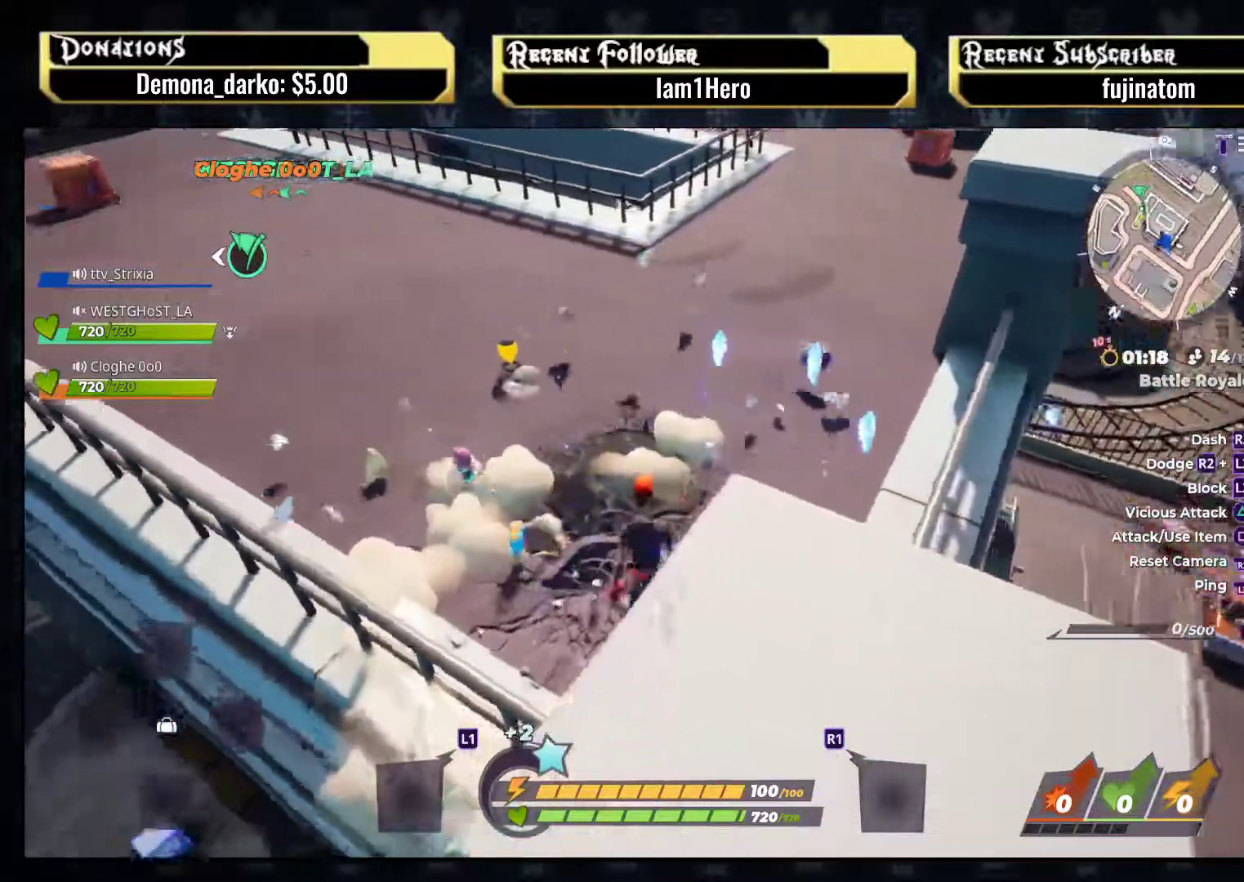
{"buttons": [], "left_stick": "up-left", "right_stick": "center", "events": [[200, "right_stick", "center"]]}
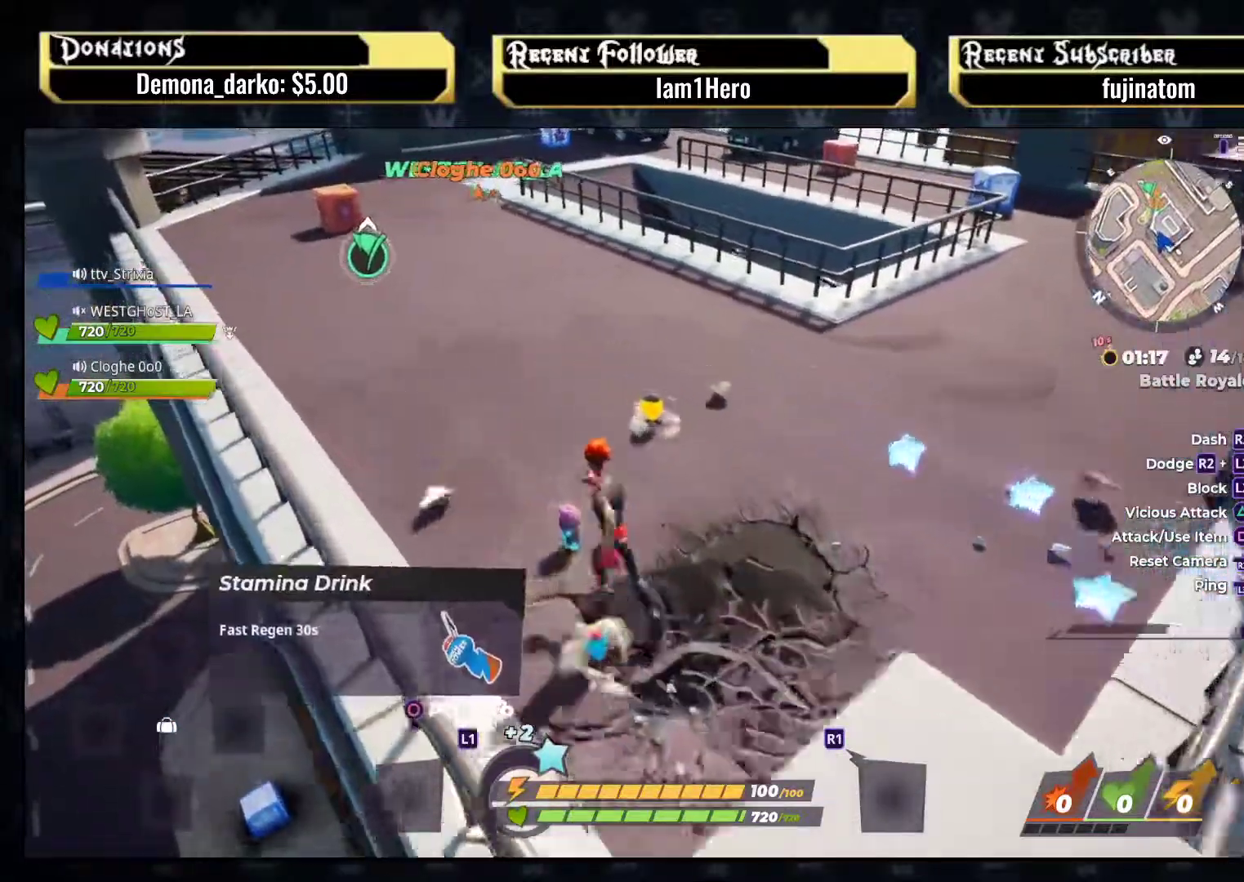
{"buttons": [], "left_stick": "up-right", "right_stick": "right", "events": [[117, "CIRCLE", "down"], [150, "left_stick", "center"], [217, "CIRCLE", "up"], [350, "right_stick", "right"], [483, "left_stick", "up-right"]]}
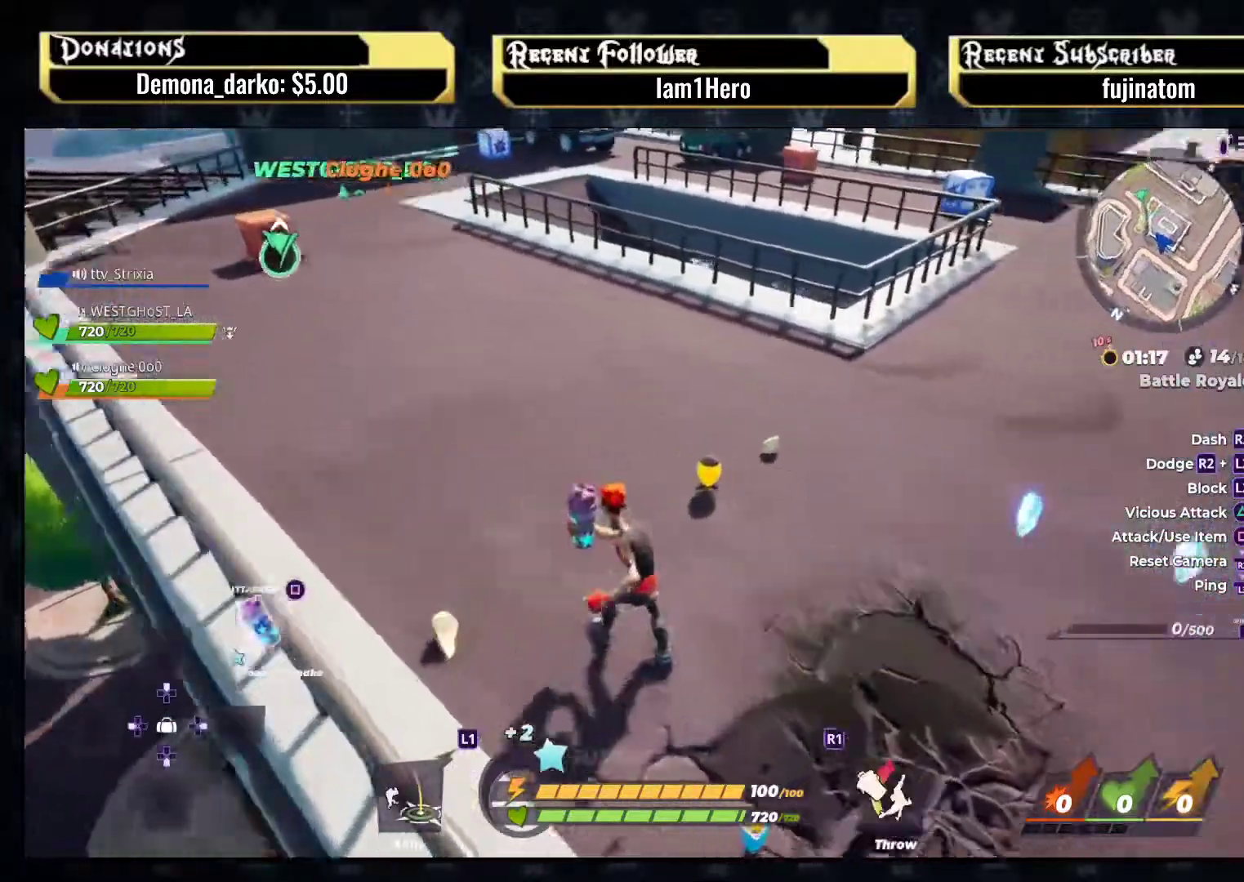
{"buttons": [], "left_stick": "up-right", "right_stick": "center", "events": [[67, "right_stick", "center"], [150, "SQUARE", "down"], [250, "SQUARE", "up"], [333, "SQUARE", "down"], [450, "SQUARE", "up"]]}
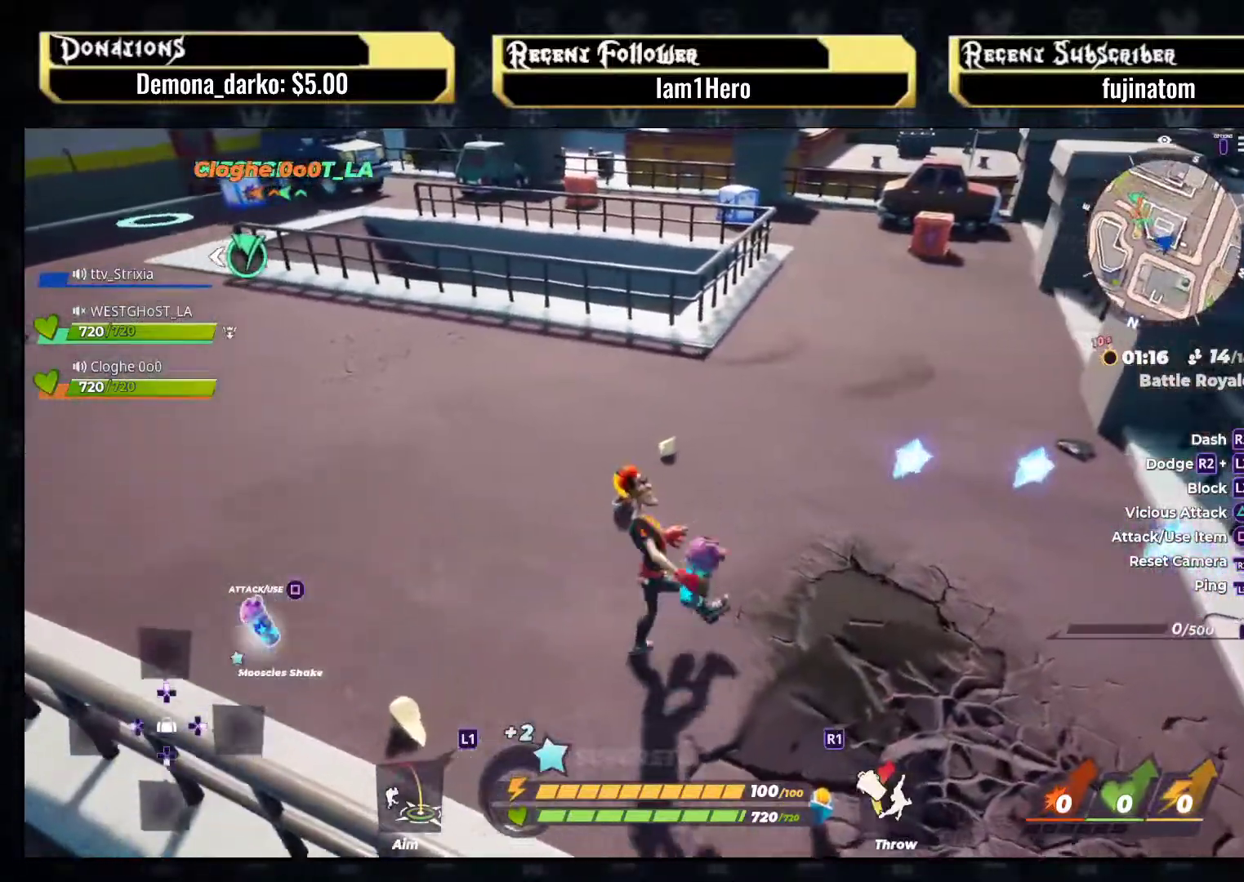
{"buttons": [], "left_stick": "up", "right_stick": "center", "events": [[83, "right_stick", "right"], [367, "left_stick", "up"], [450, "right_stick", "center"]]}
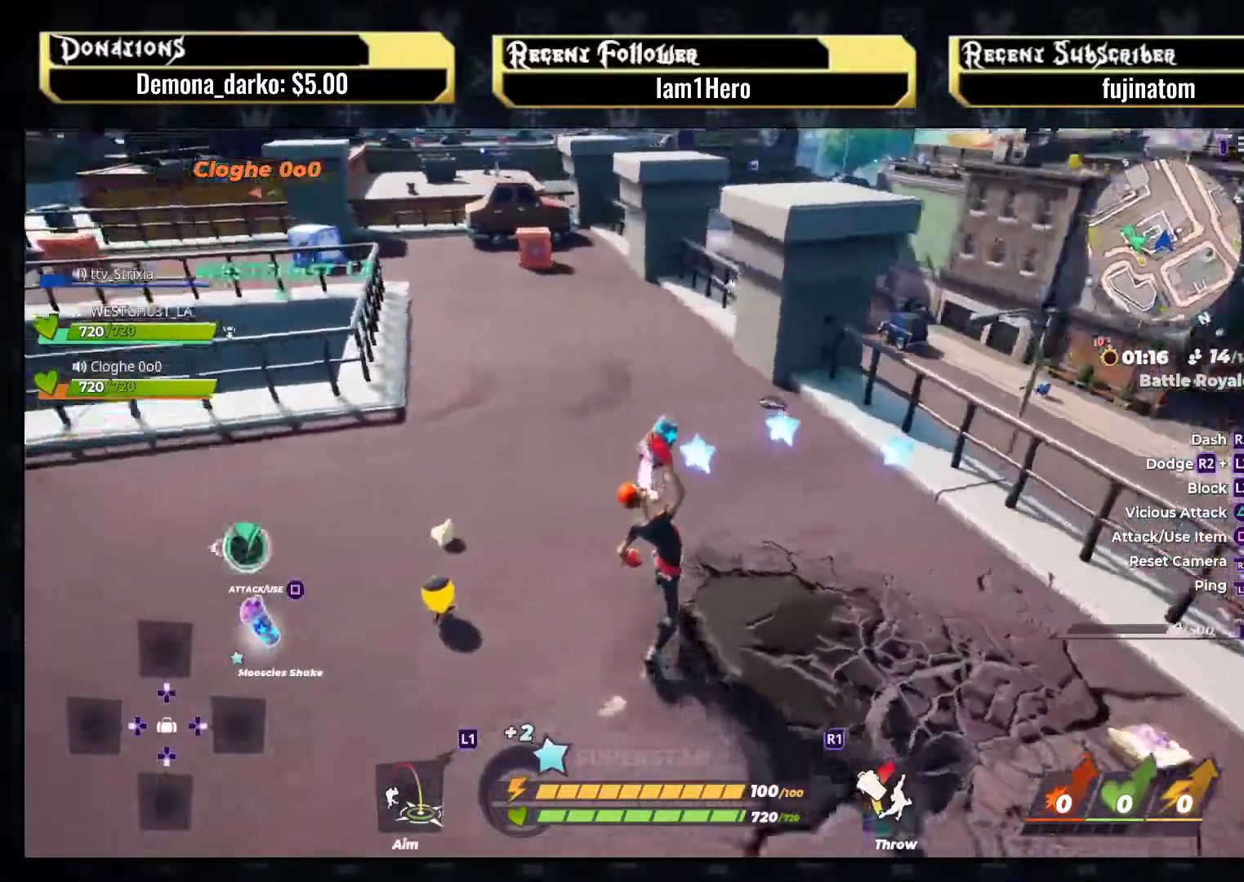
{"buttons": [], "left_stick": "up", "right_stick": "center", "events": [[100, "right_stick", "right"], [500, "right_stick", "center"]]}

Your instructions: Reproduce all the data as it stands. The pictures are not part of the copy.

Your solution:
{"buttons": [], "left_stick": "up-left", "right_stick": "center", "events": [[200, "right_stick", "center"]]}
{"buttons": [], "left_stick": "up-right", "right_stick": "right", "events": [[117, "CIRCLE", "down"], [150, "left_stick", "center"], [217, "CIRCLE", "up"], [350, "right_stick", "right"], [483, "left_stick", "up-right"]]}
{"buttons": [], "left_stick": "up-right", "right_stick": "center", "events": [[67, "right_stick", "center"], [150, "SQUARE", "down"], [250, "SQUARE", "up"], [333, "SQUARE", "down"], [450, "SQUARE", "up"]]}
{"buttons": [], "left_stick": "up", "right_stick": "center", "events": [[83, "right_stick", "right"], [367, "left_stick", "up"], [450, "right_stick", "center"]]}
{"buttons": [], "left_stick": "up", "right_stick": "center", "events": [[100, "right_stick", "right"], [500, "right_stick", "center"]]}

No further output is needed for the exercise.